* Begin EXCERPT *

Pablo Neira Ayuso wrote:
Patrick McHardy wrote:
Pablo Neira Ayuso wrote:
I link this BSF-based solution, however, would they be flexible enough
for my needs? Another question that comes to my mind, isn't this
filtering coming to late? I mean, we have to invest time to build the
netlink message and then decide if we want to replicate it or not.
Its quite flexible, but you're right that it only takes place
after the message has already been constructed. The advantage
over selective unicast delivery is that if messages are consumed
by multiple receivers we only need to construct them once.
On most system the number of listener would be usually 2: ulogd and
conntrack-daemon. I remember that someone told during the workshop that
building netlink messages is resource consuming.
Yes, the question is how many messages will be filtered.
Since with unicasting and two listeners we potentially
have to construct messages twice, with anything > 50%
delivery rate the socket filtering should be more efficient
(not counting filtering overhead itself).
The downside is that messages that will get filtered on all
sockets are constructed completely unnecessary.
More concerns, if we go BSF, I'll have to implement some kind of
"compiler" to translate user options from conntrackd.conf to BSF code.

* End EXCERPT *
* Begin PROVIDED DATA *

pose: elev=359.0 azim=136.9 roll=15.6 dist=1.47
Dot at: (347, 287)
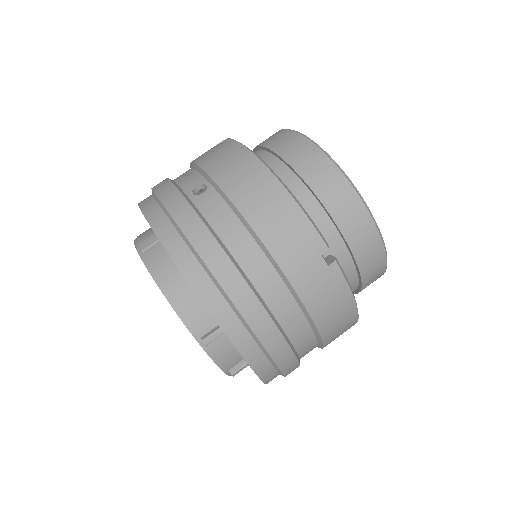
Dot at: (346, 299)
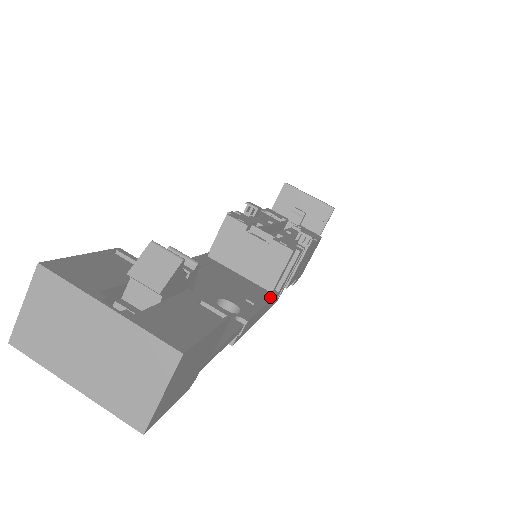
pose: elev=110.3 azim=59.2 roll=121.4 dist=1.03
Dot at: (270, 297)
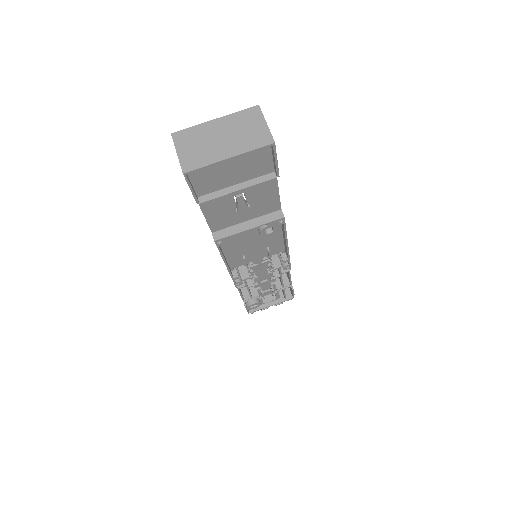
Dot at: occluded
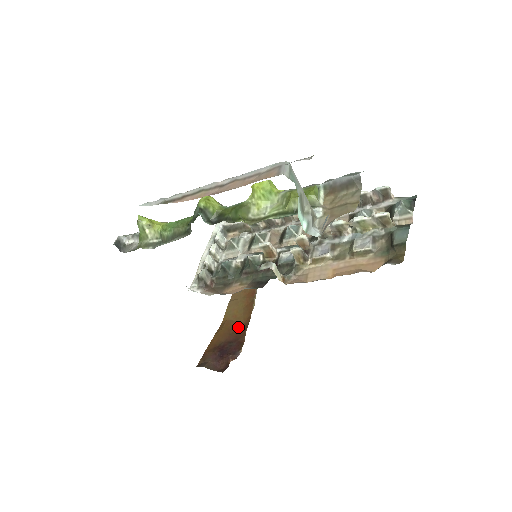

* End PROVIDED DATA *

§ **DIRECTIVE**
Copy out the full mailing-list exchange about netlink message filtering, word for word and line for line.

§ **RESULT**
Pablo Neira Ayuso wrote:
Patrick McHardy wrote:
Pablo Neira Ayuso wrote:
I link this BSF-based solution, however, would they be flexible enough
for my needs? Another question that comes to my mind, isn't this
filtering coming to late? I mean, we have to invest time to build the
netlink message and then decide if we want to replicate it or not.
Its quite flexible, but you're right that it only takes place
after the message has already been constructed. The advantage
over selective unicast delivery is that if messages are consumed
by multiple receivers we only need to construct them once.
On most system the number of listener would be usually 2: ulogd and
conntrack-daemon. I remember that someone told during the workshop that
building netlink messages is resource consuming.
Yes, the question is how many messages will be filtered.
Since with unicasting and two listeners we potentially
have to construct messages twice, with anything > 50%
delivery rate the socket filtering should be more efficient
(not counting filtering overhead itself).
The downside is that messages that will get filtered on all
sockets are constructed completely unnecessary.
More concerns, if we go BSF, I'll have to implement some kind of
"compiler" to translate user options from conntrackd.conf to BSF code.